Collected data
'''
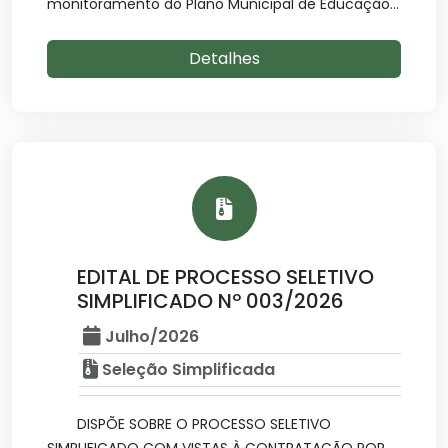
monitoramento do Plano Municipal de Educação...
Detalhes
EDITAL DE PROCESSO SELETIVO
SIMPLIFICADO Nº 003/2026
Julho/2026
Seleção Simplificada
DISPÕE SOBRE O PROCESSO SELETIVO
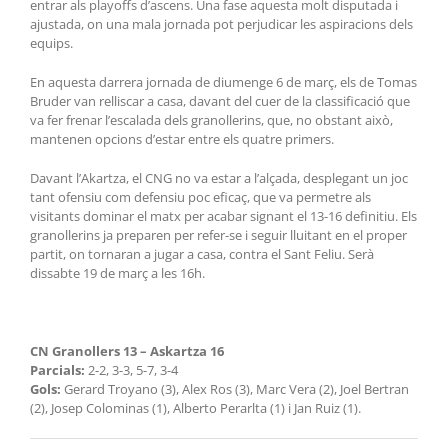
entrar als playoffs d’ascens. Una fase aquesta molt disputada i
ajustada, on una mala jornada pot perjudicar les aspiracions dels
equips.
En aquesta darrera jornada de diumenge 6 de març, els de Tomas
Bruder van relliscar a casa, davant del cuer de la classificació que
va fer frenar l’escalada dels granollerins, que, no obstant això,
mantenen opcions d’estar entre els quatre primers.
Davant l’Akartza, el CNG no va estar a l’alçada, desplegant un joc
tant ofensiu com defensiu poc eficaç, que va permetre als
visitants dominar el matx per acabar signant el 13-16 definitiu. Els
granollerins ja preparen per refer-se i seguir lluitant en el proper
partit, on tornaran a jugar a casa, contra el Sant Feliu. Serà
dissabte 19 de març a les 16h.
CN Granollers 13 – Askartza 16
Parcials:
2-2, 3-3, 5-7, 3-4
Gols:
Gerard Troyano (3), Alex Ros (3), Marc Vera (2), Joel Bertran
(2), Josep Colominas (1), Alberto Perarlta (1) i Jan Ruiz (1).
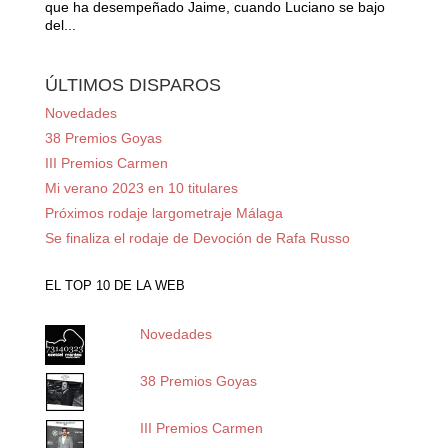
que ha desempeñado Jaime, cuando Luciano se bajo
del...
ÚLTIMOS DISPAROS
Novedades
38 Premios Goyas
III Premios Carmen
Mi verano 2023 en 10 titulares
Próximos rodaje largometraje Málaga
Se finaliza el rodaje de Devoción de Rafa Russo
EL TOP 10 DE LA WEB
Novedades
38 Premios Goyas
III Premios Carmen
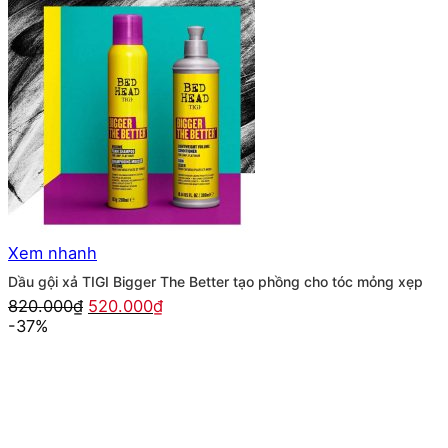
Xem nhanh
Dầu gội xả TIGI Bigger The Better tạo phồng cho tóc mỏng xẹp
Giá
Giá
820.000
₫
520.000
₫
gốc
hiện
-37%
là:
tại
820.000₫.
là:
520.000₫.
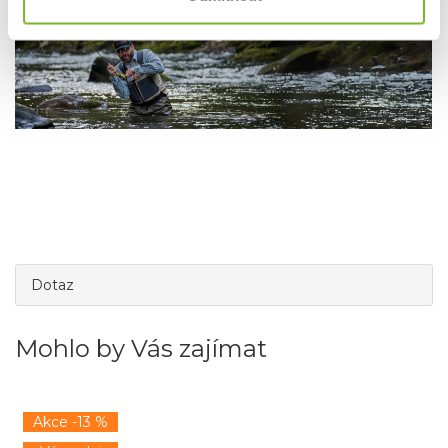
Dotaz
Mohlo by Vás zajímat
Akce -13 %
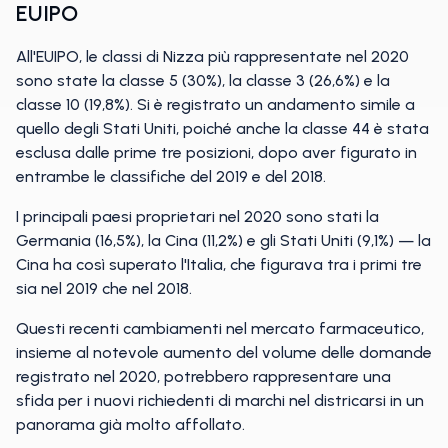
EUIPO
All'EUIPO, le classi di Nizza più rappresentate nel 2020
sono state la classe 5 (30%), la classe 3 (26,6%) e la
classe 10 (19,8%). Si è registrato un andamento simile a
quello degli Stati Uniti, poiché anche la classe 44 è stata
esclusa dalle prime tre posizioni, dopo aver figurato in
entrambe le classifiche del 2019 e del 2018.
I principali paesi proprietari nel 2020 sono stati la
Germania (16,5%), la Cina (11,2%) e gli Stati Uniti (9,1%) — la
Cina ha così superato l'Italia, che figurava tra i primi tre
sia nel 2019 che nel 2018.
Questi recenti cambiamenti nel mercato farmaceutico,
insieme al notevole aumento del volume delle domande
registrato nel 2020, potrebbero rappresentare una
sfida per i nuovi richiedenti di marchi nel districarsi in un
panorama già molto affollato.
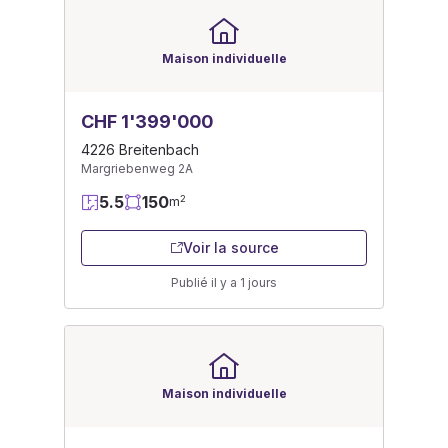
Maison individuelle
CHF 1'399'000
4226 Breitenbach
Margriebenweg 2A
5.5
150
2
m
Voir la source
Publié il y a 1 jours
Maison individuelle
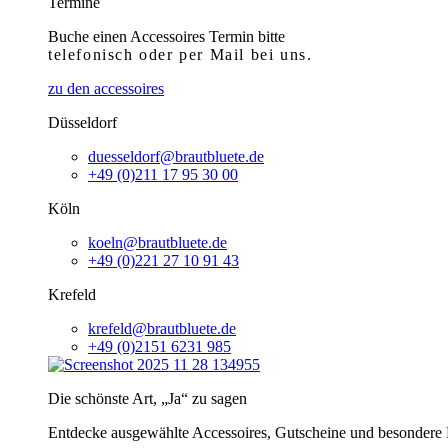
Termine
Buche einen Accessoires Termin bitte
telefonisch
oder per Mail bei uns.
zu den accessoires
Düsseldorf
duesseldorf@brautbluete.de
+49 (0)211 17 95 30 00
Köln
koeln@brautbluete.de
+49 (0)221 27 10 91 43
Krefeld
krefeld@brautbluete.de
+49 (0)2151 6231 985
Die schönste Art, „Ja“ zu sagen
Entdecke ausgewählte Accessoires, Gutscheine und besondere H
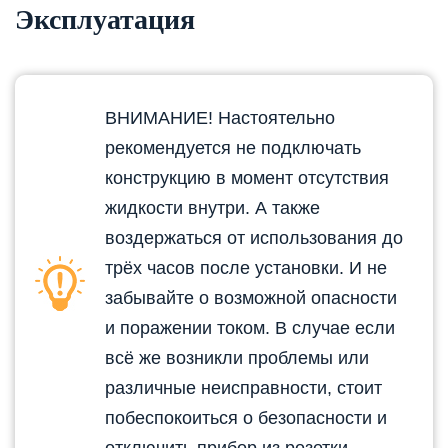
Эксплуатация
ВНИМАНИЕ! Настоятельно
рекомендуется не подключать
конструкцию в момент отсутствия
жидкости внутри. А также
воздержаться от использования до
трёх часов после установки. И не
забывайте о возможной опасности
и поражении током. В случае если
всё же возникли проблемы или
различные неисправности, стоит
побеспокоиться о безопасности и
отключить прибор из розетки.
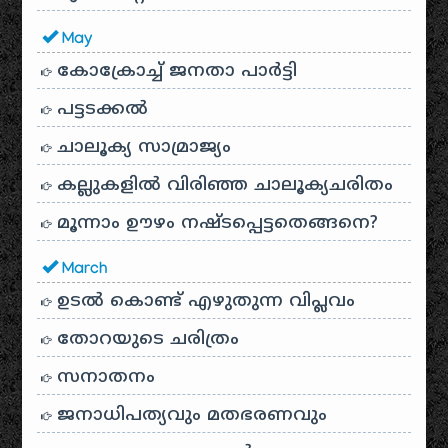
May
കോക്രോച്ച് ജനതാ പാർട്ടി
പട്ടടക്കൽ
ചാലൂക്യ സാമ്രാജ്യം
കല്ലുകളിൽ വിരിഞ്ഞ ചാലൂക്യചരിതം
മൂന്നാം ഊഴം നഷ്ടപ്പെട്ടതെങ്ങനെ?
March
ഉടൽ കൊണ്ട് എഴുതുന്ന വിപ്ലവം
തോറയുടെ ചരിത്രം
സനാതനം
ജനാധിപത്യവും മതഭരണവും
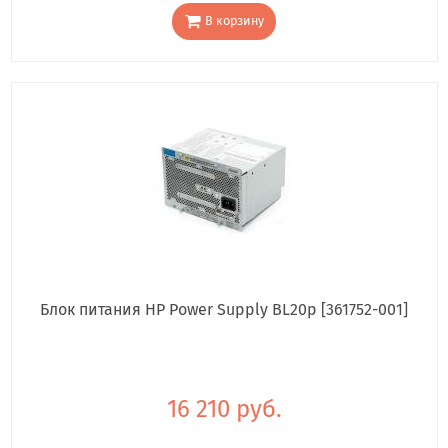
В корзину
Блок питания HP Power Supply BL20p [361752-001]
16 210 руб.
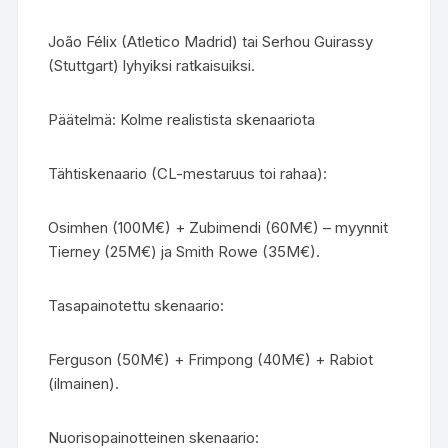
João Félix (Atletico Madrid) tai Serhou Guirassy
(Stuttgart) lyhyiksi ratkaisuiksi.
Päätelmä: Kolme realistista skenaariota
Tähtiskenaario (CL-mestaruus toi rahaa):
Osimhen (100M€) + Zubimendi (60M€) – myynnit
Tierney (25M€) ja Smith Rowe (35M€).
Tasapainotettu skenaario:
Ferguson (50M€) + Frimpong (40M€) + Rabiot
(ilmainen).
Nuorisopainotteinen skenaario:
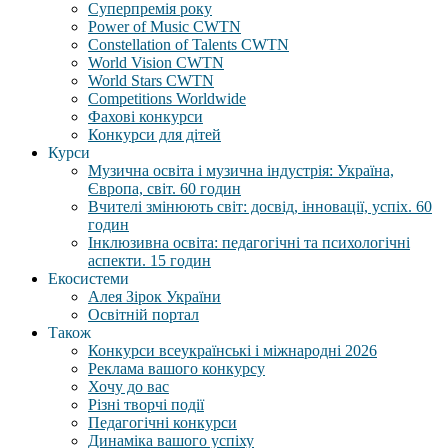
Суперпремія року
Power of Music CWTN
Constellation of Talents CWTN
World Vision CWTN
World Stars CWTN
Competitions Worldwide
Фахові конкурси
Конкурси для дітей
Курси
Музична освіта і музична індустрія: Україна,
Європа, світ. 60 годин
Вчителі змінюють світ: досвід, інновації, успіх. 60
годин
Інклюзивна освіта: педагогічні та психологічні
аспекти. 15 годин
Екосистеми
Алея Зірок України
Освітній портал
Також
Конкурси всеукраїнські і міжнародні 2026
Реклама вашого конкурсу
Хочу до вас
Різні творчі події
Педагогічні конкурси
Динаміка вашого успіху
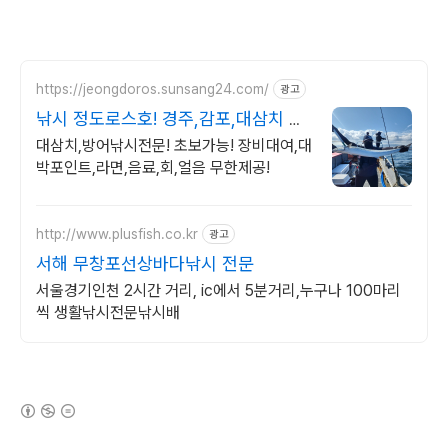
https://jeongdoros.sunsang24.com/
광고
낚시 정도로스호! 경주,감포,대삼치 방
어 넘버
대삼치,방어낚시전문! 초보가능! 장비대여,대
박포인트,라면,음료,회,얼음 무한제공!
http://www.plusfish.co.kr
광고
서해 무창포선상바다낚시 전문
서울경기인천 2시간 거리, ic에서 5분거리,누구나 100마리
씩 생활낚시전문낚시배
(새창열림)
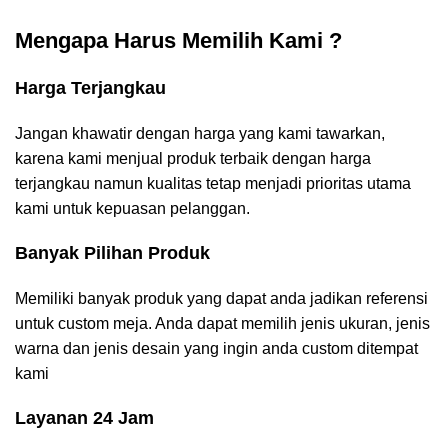
Mengapa Harus Memilih Kami ?
Harga Terjangkau
Jangan khawatir dengan harga yang kami tawarkan,
karena kami menjual produk terbaik dengan harga
terjangkau namun kualitas tetap menjadi prioritas utama
kami untuk kepuasan pelanggan.
Banyak Pilihan Produk
Memiliki banyak produk yang dapat anda jadikan referensi
untuk custom meja. Anda dapat memilih jenis ukuran, jenis
warna dan jenis desain yang ingin anda custom ditempat
kami
Layanan 24 Jam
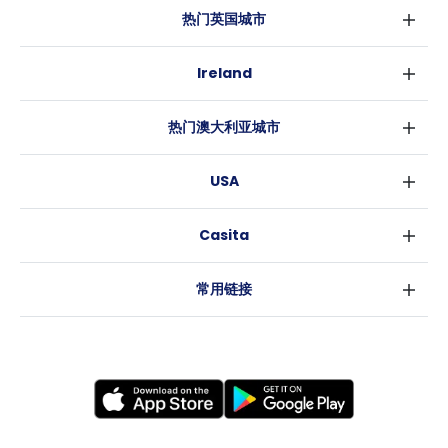
热门英国城市
伦敦
Ireland
伯明翰
都柏林
格拉斯哥
热门澳大利亚城市
科克
利物浦
悉尼
高威
爱丁堡
USA
墨尔本
曼彻斯特
纽约
布里斯班
利兹
Casita
沃斯堡
珀斯
谢菲尔德
消息
洛杉矶
阿德莱德
布里斯托
常用链接
亚特兰大
堪培拉
卡迪夫
罗利
考文垂
新奥尔良
莱斯特
布拉德福德
纽卡斯尔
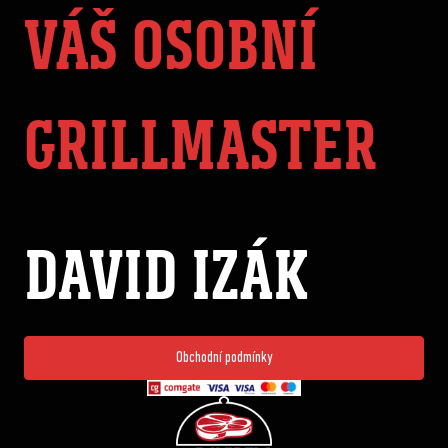
VÁŠ OSOBNÍ
GRILLMASTER
DAVID IZÁK
Obchodní podmínky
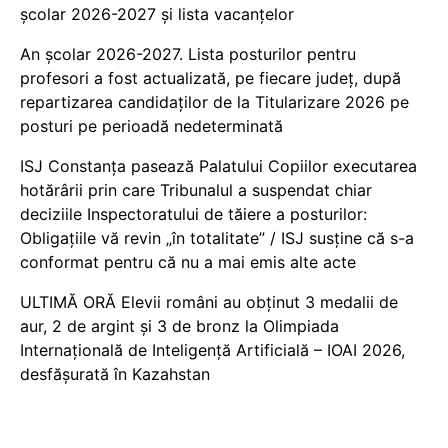
școlar 2026-2027 și lista vacanțelor
An școlar 2026-2027. Lista posturilor pentru
profesori a fost actualizată, pe fiecare județ, după
repartizarea candidaților de la Titularizare 2026 pe
posturi pe perioadă nedeterminată
ISJ Constanța pasează Palatului Copiilor executarea
hotărârii prin care Tribunalul a suspendat chiar
deciziile Inspectoratului de tăiere a posturilor:
Obligațiile vă revin „în totalitate” / ISJ susține că s-a
conformat pentru că nu a mai emis alte acte
ULTIMĂ ORĂ Elevii români au obținut 3 medalii de
aur, 2 de argint și 3 de bronz la Olimpiada
Internațională de Inteligență Artificială – IOAI 2026,
desfășurată în Kazahstan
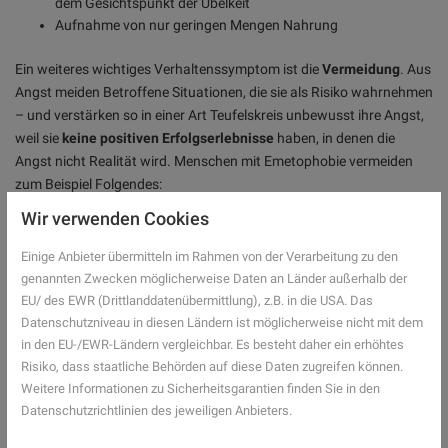
dem Gesichtspunkt der Übelkeit
Aufnahme von nur geringen Mengen Nahrung
Ein weiteres wichtiges Verhaltenssymptom ist die
Vermeidung
. Aus
Angst meiden Betroffene Situationen, die sie als Risiko wahrnehmen
– und verstärken so in einer Art Teufelskreis unbewusst ihre Angst,
weil sie
keine positiven Erfolgserlebnisse
haben, in denen die
Angst nicht Realität wird. Menschen mit Emetophobie vermeiden
zum Beispiel Folgendes:
Wir verwenden Cookies
Reisen oder Freizeitaktivitäten
Essen im Restaurant, oder starke Einschränkung von Essen
Einige Anbieter übermitteln im Rahmen von der Verarbeitung zu den
generell
genannten Zwecken möglicherweise Daten an Länder außerhalb der
Events, bei denen
Alkohol getrunken
wird
EU/ des EWR (Drittlanddatenübermittlung), z.B. in die USA. Das
Schwangerschaft (vermieden oder beendet)
Datenschutzniveau in diesen Ländern ist möglicherweise nicht mit dem
Narkose trotz medizinischer Notwendigkeit
in den EU-/EWR-Ländern vergleichbar. Es besteht daher ein erhöhtes
Risiko, dass staatliche Behörden auf diese Daten zugreifen können.
Weitere Informationen zu Sicherheitsgarantien finden Sie in den
Sie haben Fragen zum Thema Emetophobie oder 
Datenschutzrichtlinien des jeweiligen Anbieters.
Psyche im Allgemeinen? Gesundheits-Experten 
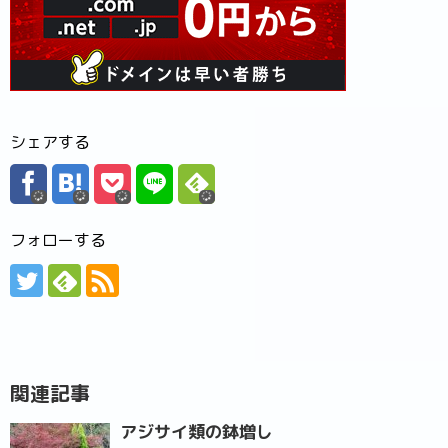
シェアする
フォローする
関連記事
アジサイ類の鉢増し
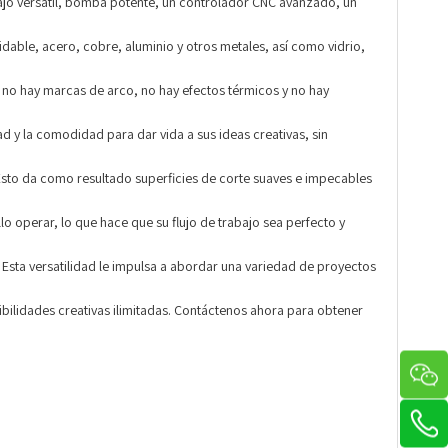
abajo versátil, bomba potente, un controlador CNC avanzado, un
dable, acero, cobre, aluminio y otros metales, así como vidrio,
e no hay marcas de arco, no hay efectos térmicos y no hay
ad y la comodidad para dar vida a sus ideas creativas, sin
Esto da como resultado superficies de corte suaves e impecables
lo operar, lo que hace que su flujo de trabajo sea perfecto y
Esta versatilidad le impulsa a abordar una variedad de proyectos
ibilidades creativas ilimitadas. Contáctenos ahora para obtener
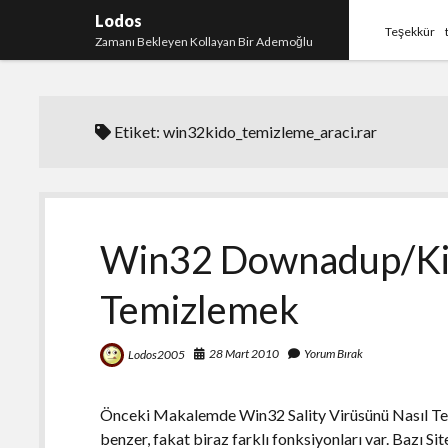
Lodos
Teşekkür
Zamanı Bekleyen Kollayan Bir Ademoğlu
Etiket:
win32kido_temizleme_araci.rar
Win32 Downadup/Ki
Temizlemek
28 Mart 2010
Yorum Bırak
Lodos2005
Önceki Makalemde Win32 Sality Virüsünü Nasıl Temi
benzer, fakat biraz farklı fonksiyonları var. Bazı Si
'''
◆ PROMPT:
The word "годин" may appear in lines of the entries. State how many lines hold it, as a number alone.

◆ SOLUTION FOR THIS PROBLEM:
3